[TASK TO COMPLETE] Print all of the data exactly, but drop the pictures.

----- TASK DATA

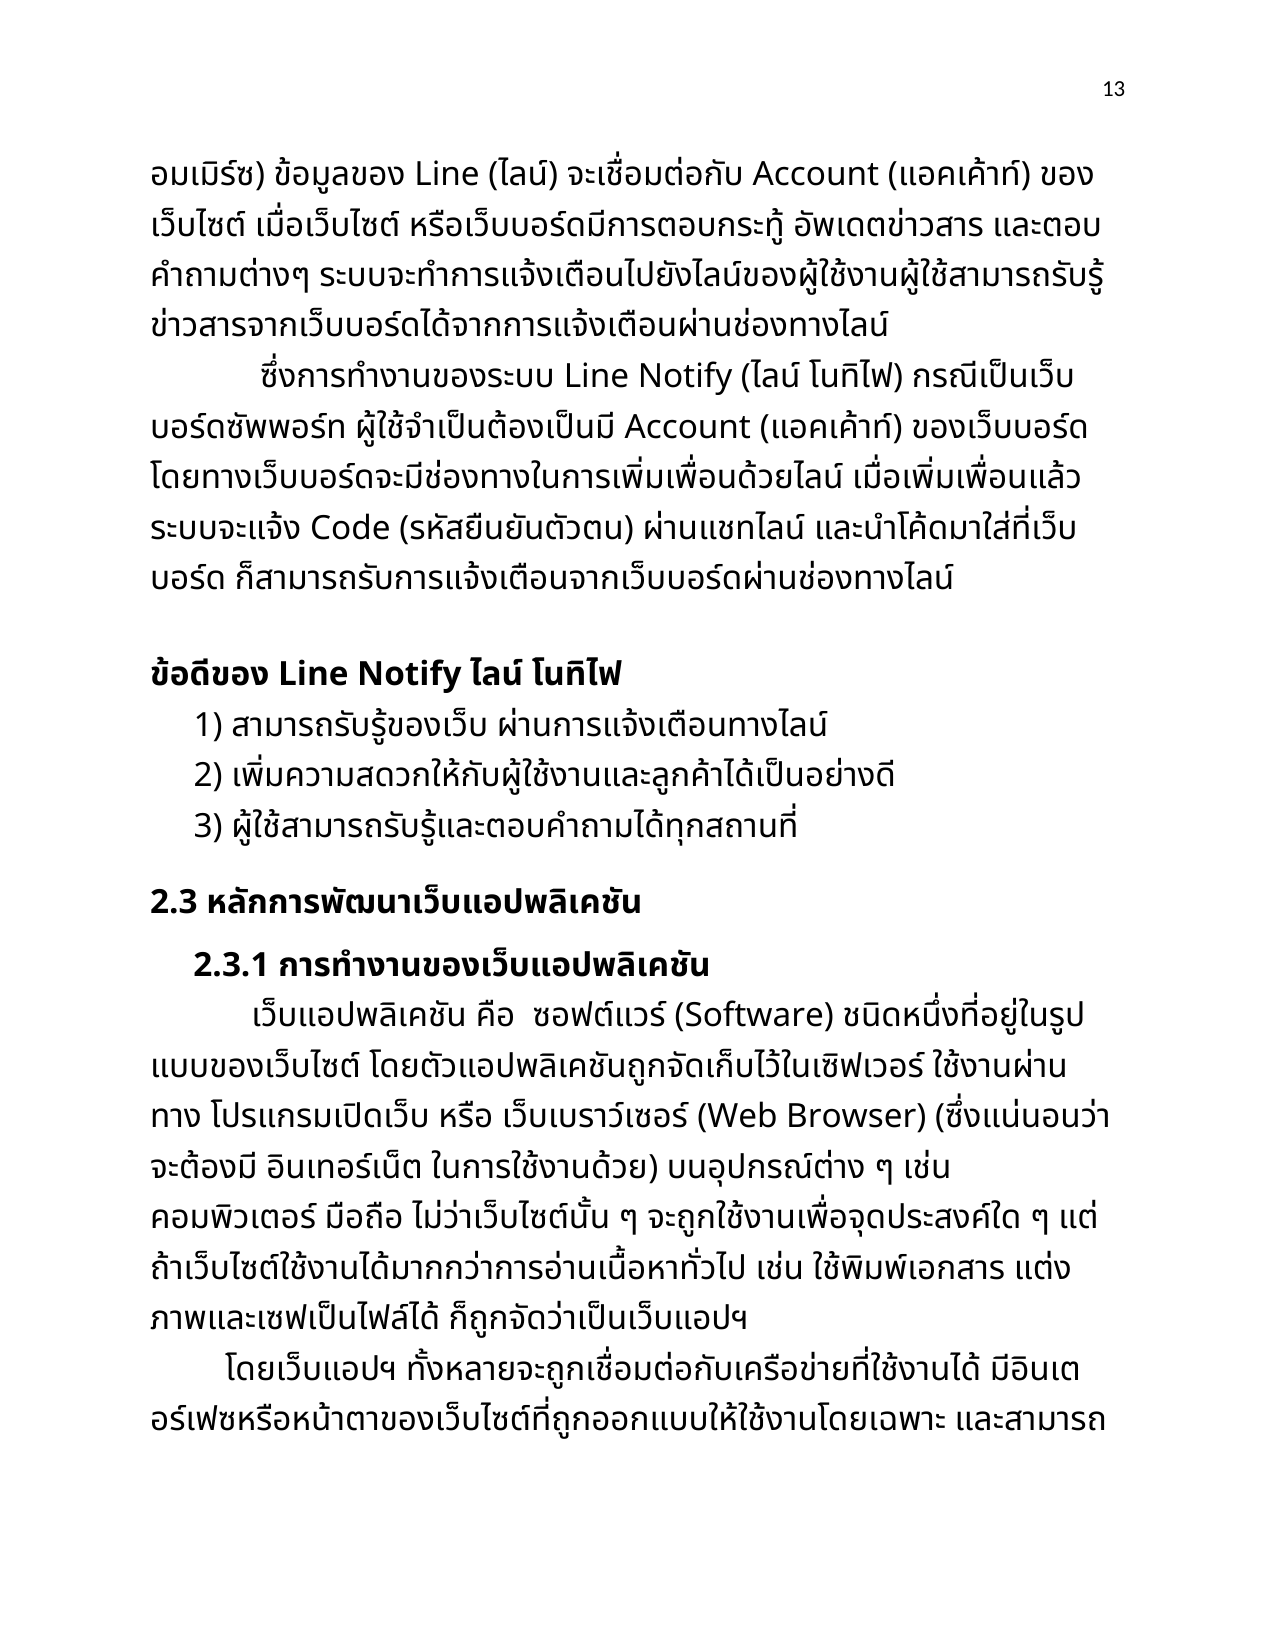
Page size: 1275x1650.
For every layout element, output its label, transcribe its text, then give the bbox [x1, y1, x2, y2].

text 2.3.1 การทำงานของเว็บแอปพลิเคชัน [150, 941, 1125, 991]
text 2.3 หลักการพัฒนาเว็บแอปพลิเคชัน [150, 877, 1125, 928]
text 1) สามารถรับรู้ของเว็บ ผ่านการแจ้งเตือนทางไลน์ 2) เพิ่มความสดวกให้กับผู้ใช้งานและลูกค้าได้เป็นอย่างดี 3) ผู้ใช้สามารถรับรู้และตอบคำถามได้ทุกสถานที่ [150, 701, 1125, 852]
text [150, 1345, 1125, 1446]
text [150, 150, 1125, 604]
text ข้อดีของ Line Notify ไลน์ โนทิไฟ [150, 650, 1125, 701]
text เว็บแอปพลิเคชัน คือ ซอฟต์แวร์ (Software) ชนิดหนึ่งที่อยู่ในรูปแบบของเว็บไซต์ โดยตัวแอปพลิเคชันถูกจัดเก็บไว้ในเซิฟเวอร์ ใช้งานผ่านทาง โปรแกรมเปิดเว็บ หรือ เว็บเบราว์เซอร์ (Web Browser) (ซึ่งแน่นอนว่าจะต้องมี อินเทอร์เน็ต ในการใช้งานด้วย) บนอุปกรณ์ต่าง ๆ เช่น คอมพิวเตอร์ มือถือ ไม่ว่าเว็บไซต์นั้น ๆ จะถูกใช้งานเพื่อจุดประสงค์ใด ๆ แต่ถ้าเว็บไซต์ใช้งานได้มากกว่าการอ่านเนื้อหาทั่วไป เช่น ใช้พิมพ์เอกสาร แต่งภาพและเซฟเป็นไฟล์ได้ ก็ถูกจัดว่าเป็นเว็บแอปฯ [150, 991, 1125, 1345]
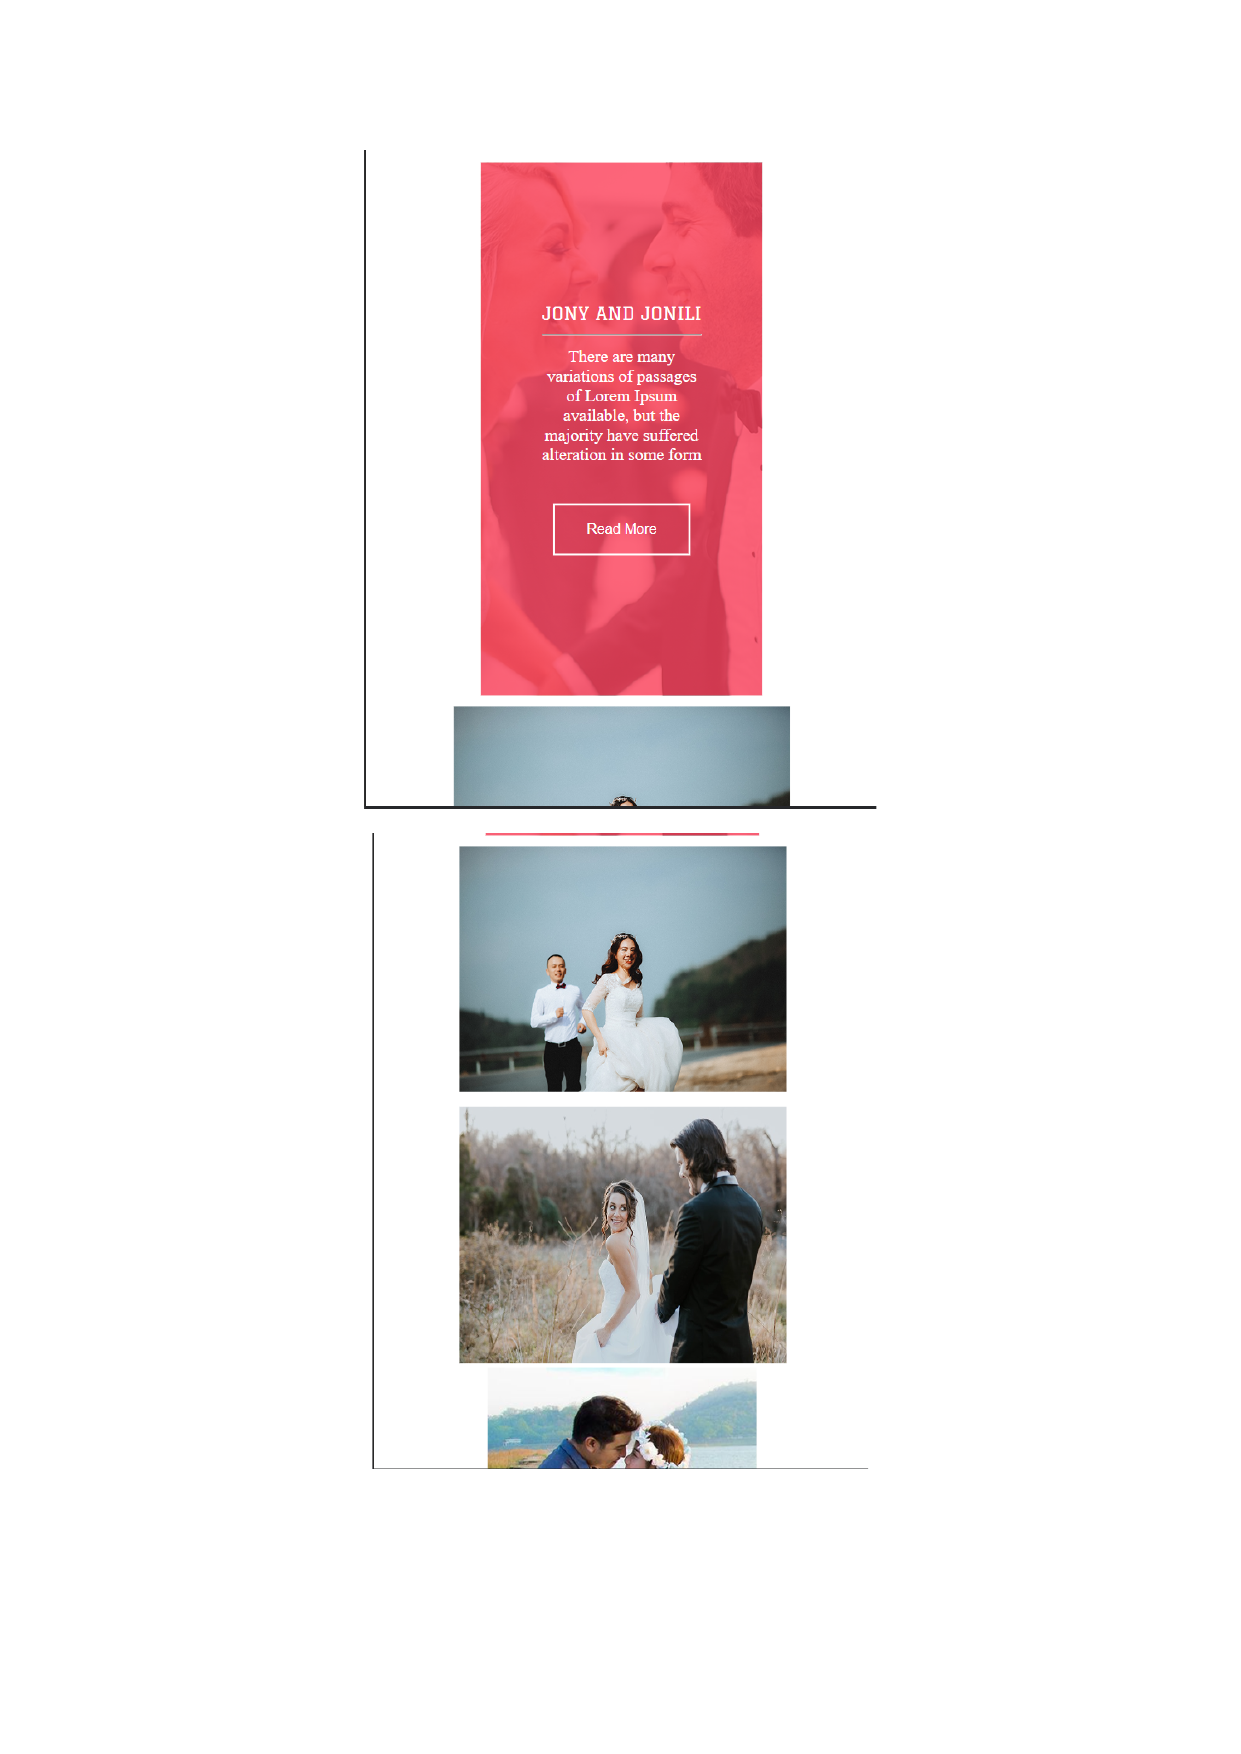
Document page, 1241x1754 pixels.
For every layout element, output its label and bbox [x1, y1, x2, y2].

----------

[PROBLEM SOLUTION]
Page size: 1275x1650.
For every layout element, output its label, transcribe its text, then give the bbox [x1, y1, x2, y2].

text 2.3.1 การทำงานของเว็บแอปพลิเคชัน [150, 941, 1125, 991]
text 2.3 หลักการพัฒนาเว็บแอปพลิเคชัน [150, 877, 1125, 928]
text 1) สามารถรับรู้ของเว็บ ผ่านการแจ้งเตือนทางไลน์ 2) เพิ่มความสดวกให้กับผู้ใช้งานและลูกค้าได้เป็นอย่างดี 3) ผู้ใช้สามารถรับรู้และตอบคำถามได้ทุกสถานที่ [150, 701, 1125, 852]
text [150, 1345, 1125, 1446]
text [150, 150, 1125, 604]
text ข้อดีของ Line Notify ไลน์ โนทิไฟ [150, 650, 1125, 701]
text เว็บแอปพลิเคชัน คือ ซอฟต์แวร์ (Software) ชนิดหนึ่งที่อยู่ในรูปแบบของเว็บไซต์ โดยตัวแอปพลิเคชันถูกจัดเก็บไว้ในเซิฟเวอร์ ใช้งานผ่านทาง โปรแกรมเปิดเว็บ หรือ เว็บเบราว์เซอร์ (Web Browser) (ซึ่งแน่นอนว่าจะต้องมี อินเทอร์เน็ต ในการใช้งานด้วย) บนอุปกรณ์ต่าง ๆ เช่น คอมพิวเตอร์ มือถือ ไม่ว่าเว็บไซต์นั้น ๆ จะถูกใช้งานเพื่อจุดประสงค์ใด ๆ แต่ถ้าเว็บไซต์ใช้งานได้มากกว่าการอ่านเนื้อหาทั่วไป เช่น ใช้พิมพ์เอกสาร แต่งภาพและเซฟเป็นไฟล์ได้ ก็ถูกจัดว่าเป็นเว็บแอปฯ [150, 991, 1125, 1345]
Document page, 1241x1754 pixels.
For every layout element, output its label and bbox [x1, y1, x2, y2].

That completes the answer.